### Study text
Cork rigid board insulation
granulated cork insulation

Sheep wool

We are all familiar with sheep wool. Almost everybody has probably once worn a woollen sweater in the cold winter, beit from the store, or knitted by your grandmother. Although those woollen sweaters can be a bit itchy at times, they are great at keeping us warm.

Besides keeping you warm, sheep wool can also be used to insulate your house, or in our case, our campervan. Sheep wool insulation is solely made from sheep wool fibre. This makes wool a renewable insulation option and thus certainly more environmentally friendly than your standard insulation options. It is praised by many for its incredible advantages.

Although being renewable, sheep wool is not the most sustainable option on our list today. Sheep are part of the livestock industry, which causes for a wide variety of adverse effects on the environment. This includes the emission of greenhouse gases and pollution (which is one of the reasons for us to be vegetarian). Due to this, sheep wool insulation is even classified as the least sustainable insulation material by the NIBE in the Netherlands.

General:

  • Lambda value of 0.038
  • Format:  rolls and semi-rigid boards
  • Applicable on: ceiling, walls and floors

Advantages:

  • Good acoustic insulating ability
  • Regulates humidity
  • Can take up water without losing its insulating ability
  • Naturally flame retardant
  • Resistant to fungus
  • Found to purify the air
  • Safe to work with and non-itchy
  • Easy to work with

Disadvantages:

  • Least environmentally friendly option in this list
  • Needs a structure to be attached to for support
  • Needs additives to protect it against fungus and insects
  • Price

Denim (recycled cotton)

### Source information

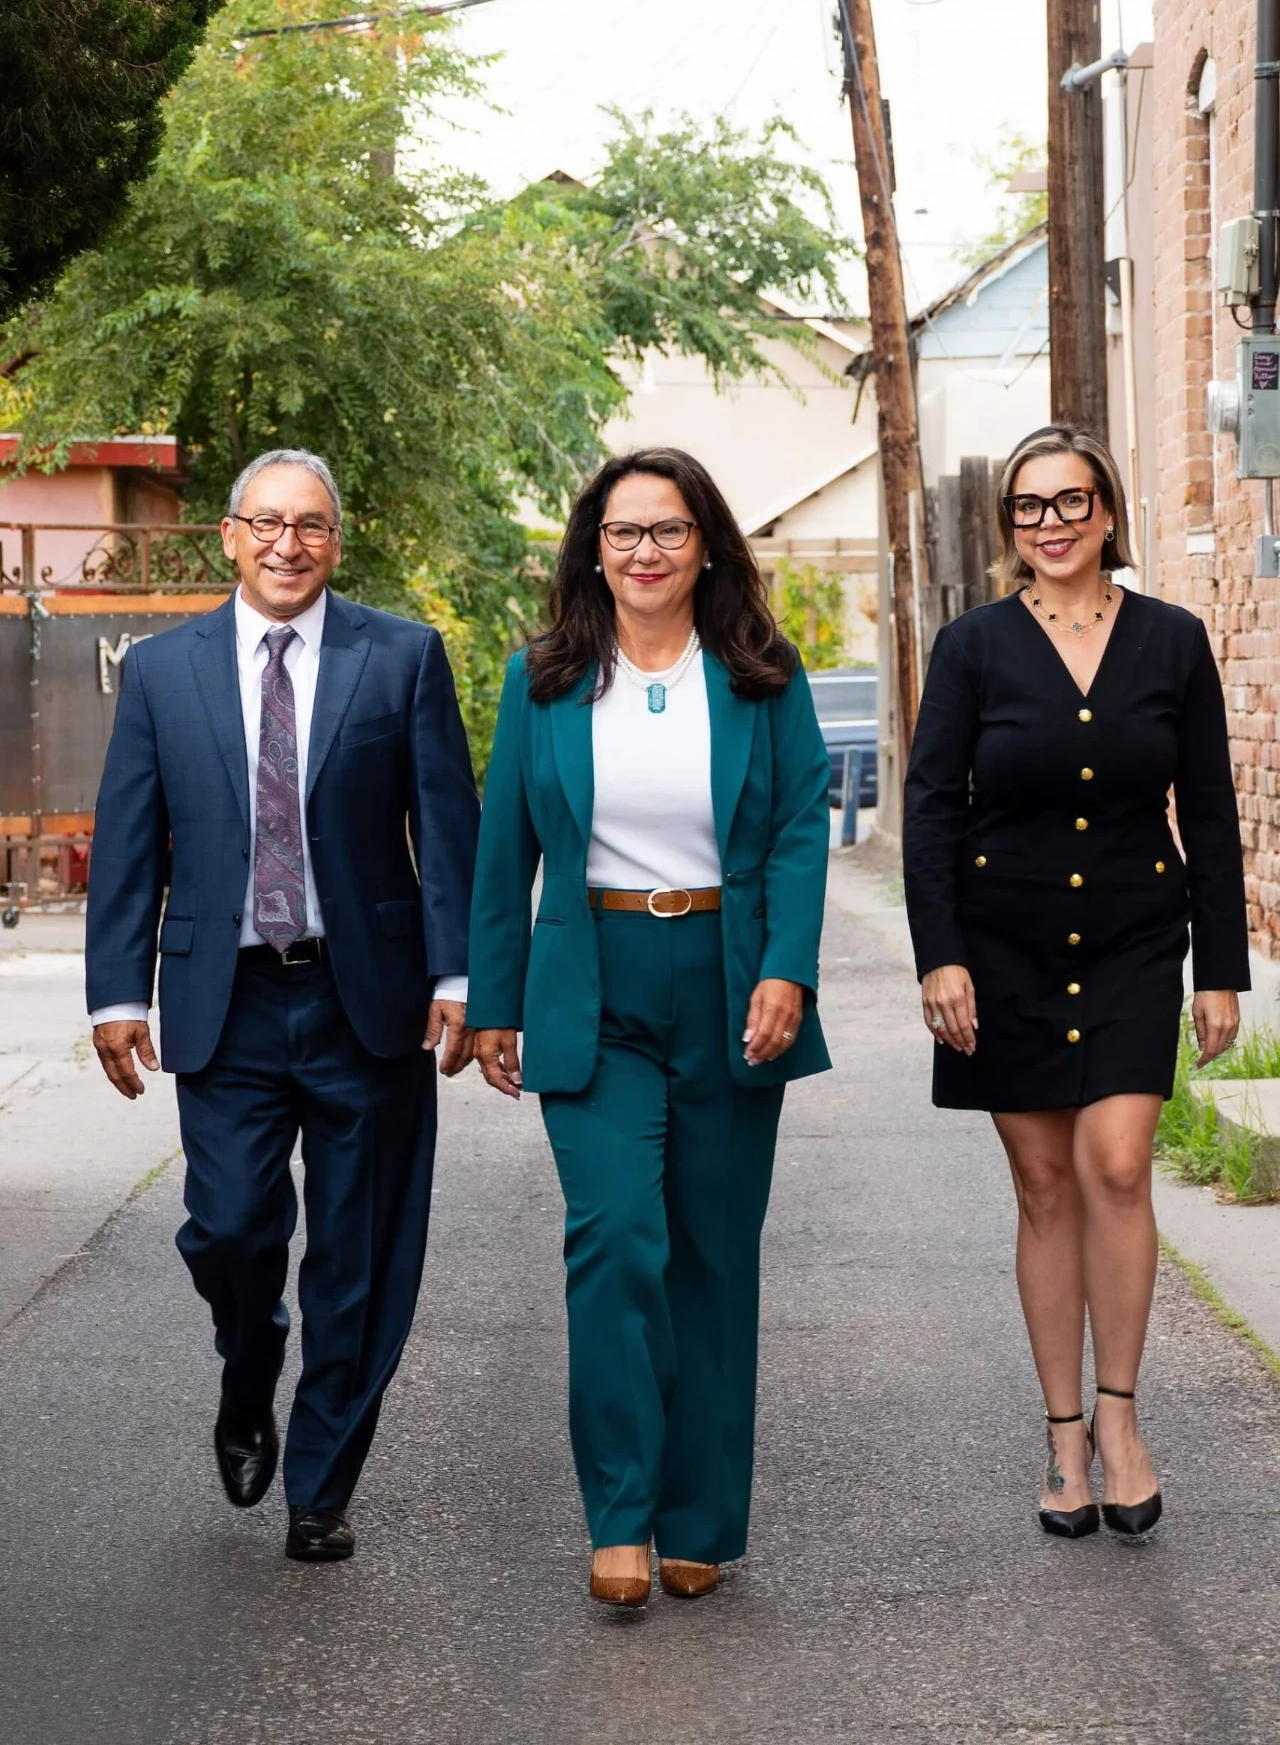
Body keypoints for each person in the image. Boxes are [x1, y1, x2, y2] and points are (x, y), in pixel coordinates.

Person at [87, 448, 479, 1562]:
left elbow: (446, 830)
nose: (286, 544)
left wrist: (457, 977)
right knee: (231, 1230)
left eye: (309, 525)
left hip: (373, 1005)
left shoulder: (400, 657)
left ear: (334, 540)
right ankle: (248, 1364)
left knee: (358, 1254)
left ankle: (321, 1484)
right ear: (229, 535)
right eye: (266, 523)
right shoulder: (164, 673)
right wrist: (117, 990)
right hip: (226, 1001)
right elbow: (128, 842)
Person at [467, 446, 831, 1607]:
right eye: (621, 533)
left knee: (714, 1259)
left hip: (727, 979)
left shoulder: (763, 675)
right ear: (592, 549)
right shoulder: (542, 680)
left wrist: (787, 970)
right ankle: (619, 1512)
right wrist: (494, 1002)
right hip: (593, 983)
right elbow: (501, 857)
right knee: (617, 1240)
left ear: (705, 544)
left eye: (665, 531)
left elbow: (793, 836)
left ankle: (698, 1521)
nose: (642, 553)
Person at [903, 423, 1249, 1540]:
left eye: (1068, 502)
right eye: (1027, 508)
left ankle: (1118, 1421)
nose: (1049, 524)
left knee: (1114, 1161)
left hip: (1134, 939)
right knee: (1043, 1186)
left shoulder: (1171, 641)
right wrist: (939, 952)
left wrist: (1219, 971)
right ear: (1009, 530)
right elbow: (930, 808)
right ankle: (1060, 1436)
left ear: (1106, 512)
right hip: (1001, 946)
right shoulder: (972, 648)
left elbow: (1204, 807)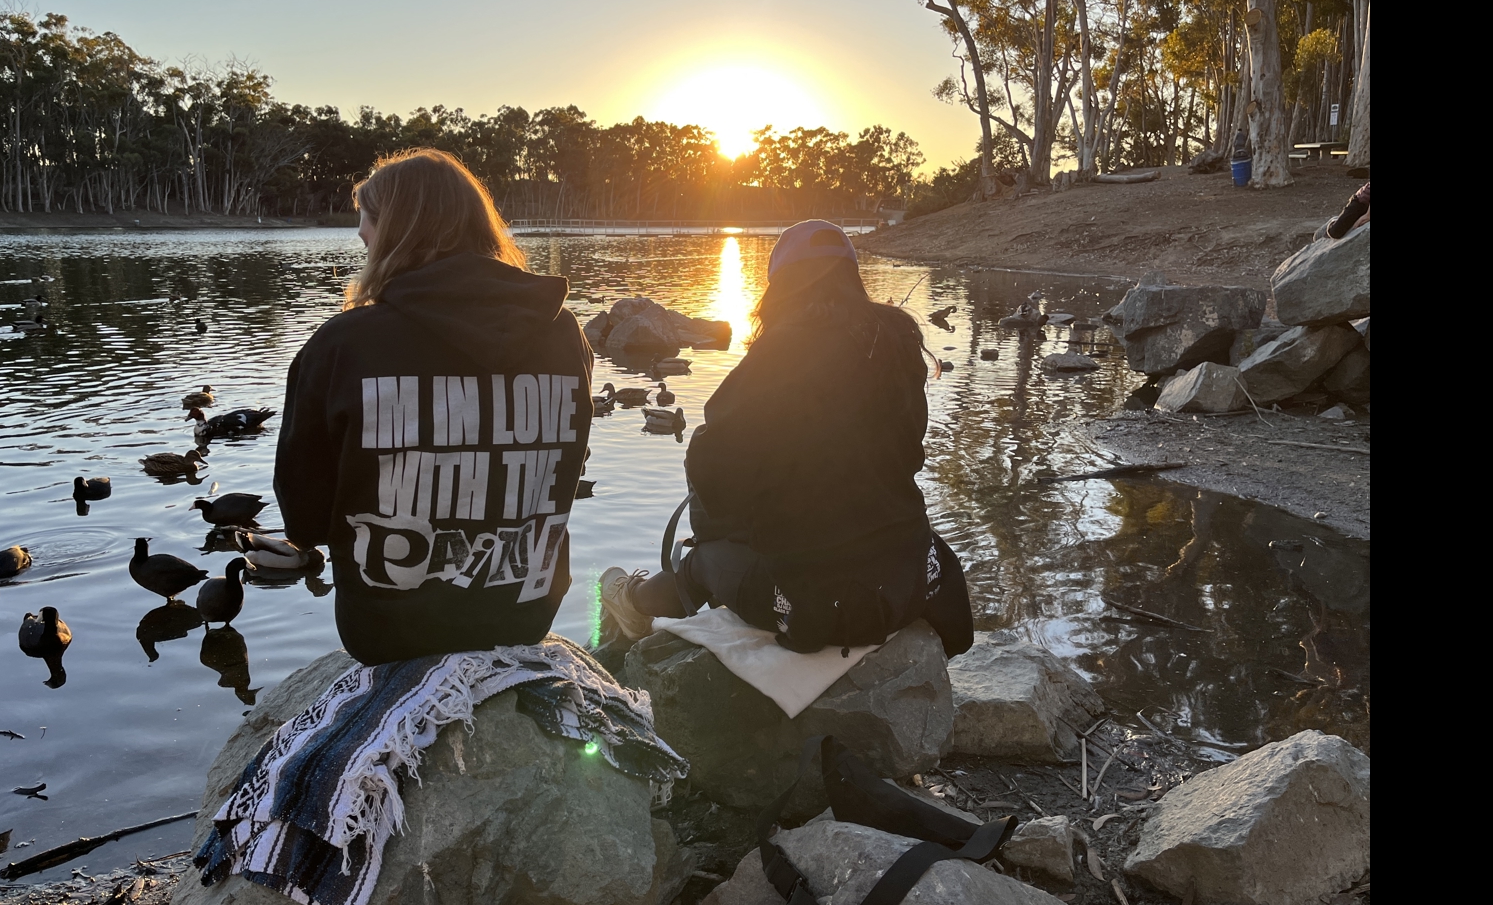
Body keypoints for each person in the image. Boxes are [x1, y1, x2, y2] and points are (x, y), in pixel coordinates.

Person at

### Work order
According to the insulation text, what are all the disadvantages of sheep wool insulation? Rely solely on the insulation text when responding, not on the items.

### Response
- Least environmentally friendly option in this list
- Needs a structure to be attached to for support
- Needs additives to protect it against fungus and insects
- Price